Les présidents des principaux groupes parlementaires européens viennent d’adresser une lettre à la présidente de la Commission, Mme Von der Leyen, et à la chancelière Angela Merkel pour indiquer qu’ils ne poursuivraient pas les négociations sur le Cadre financier pluriannuel si le versement des aides prévues par le plan de relance européen n’était pas conditionné au respect de l’État de droit par le pays bénéficiaire. Ils appellent la présidente de la Commission européenne et la chancelière à négocier une disposition additionnelle au compromis de juillet sur ce point. La Hongrie fait sans doute partie des pays visés par cette lettre. Son accord n’avait été arraché par la Commission, l’Allemagne et la France en juillet, qu’au prix d’une renonciation à l’idée de conditionner le bénéfice du plan de relance au respect de l’État de droit.
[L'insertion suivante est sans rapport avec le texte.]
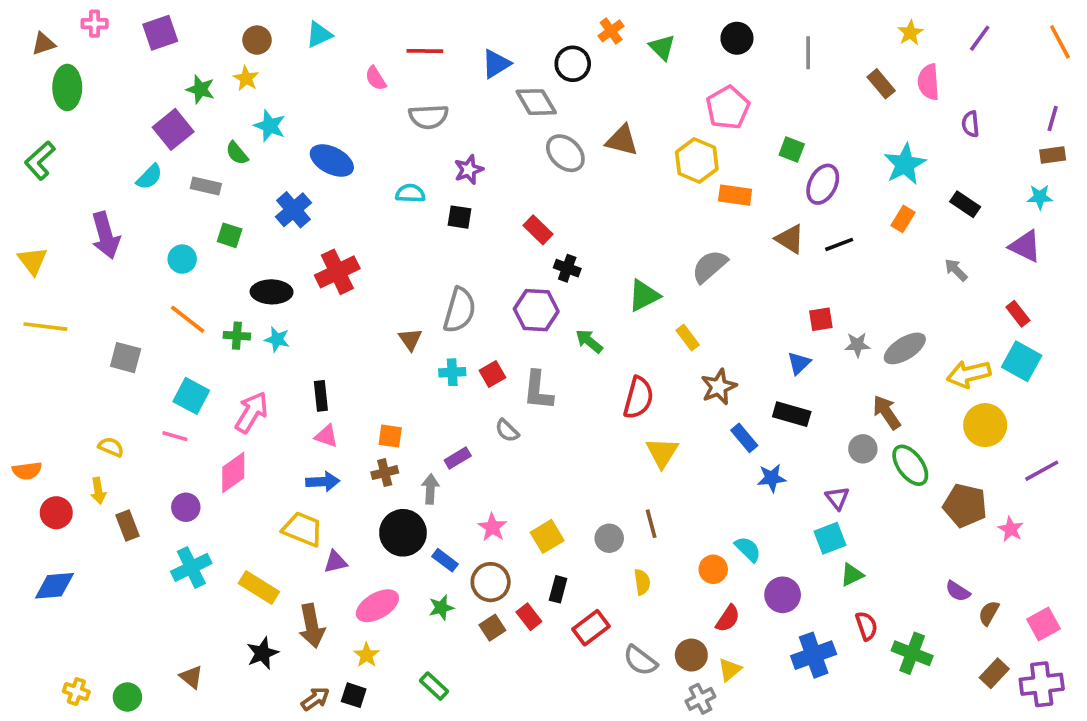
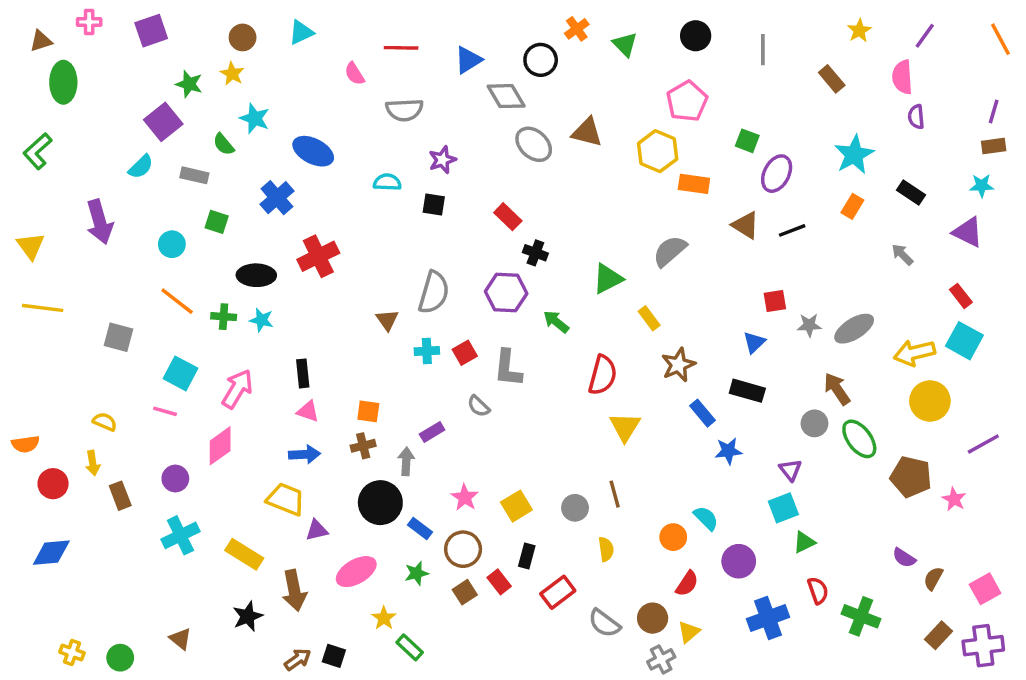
pink semicircle: (929, 82) -> (902, 77), moved
yellow star: (366, 655) -> (384, 618), moved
Rouvrir une négociation sur ce point serait aussi s’exposer à la remise en cause de l’ensemble du compromis accepté en juillet. Même si le passé a montré que le Parlement était généralement incapable de s’imposer face à la Commission et au Conseil européen dans un bras de fer budgétaire, on ne peut pas présager de l’issue du conflit en cours.

Nul doute que le Parlement fasse feu de tout bois pour exprimer son mécontentement vis-à-vis du projet de budget européen en retrait de près de 300 milliards d’euros sur ses attentes, pourtant exprimées avec force au printemps et auquel il reproche d’avoir sacrifié au plan d’urgence tout ce qui était prioritaire à ses yeux : transition écologique, défense, santé, recherche.

Le compromis de juillet est donc bien fragile, à la merci de négociations politiques qui s’annoncent difficiles et du durcissement des mesures justifiées par la crainte d’une seconde vague de contamination par le Covid-19 qui réduisent les libertés et l’activité économique.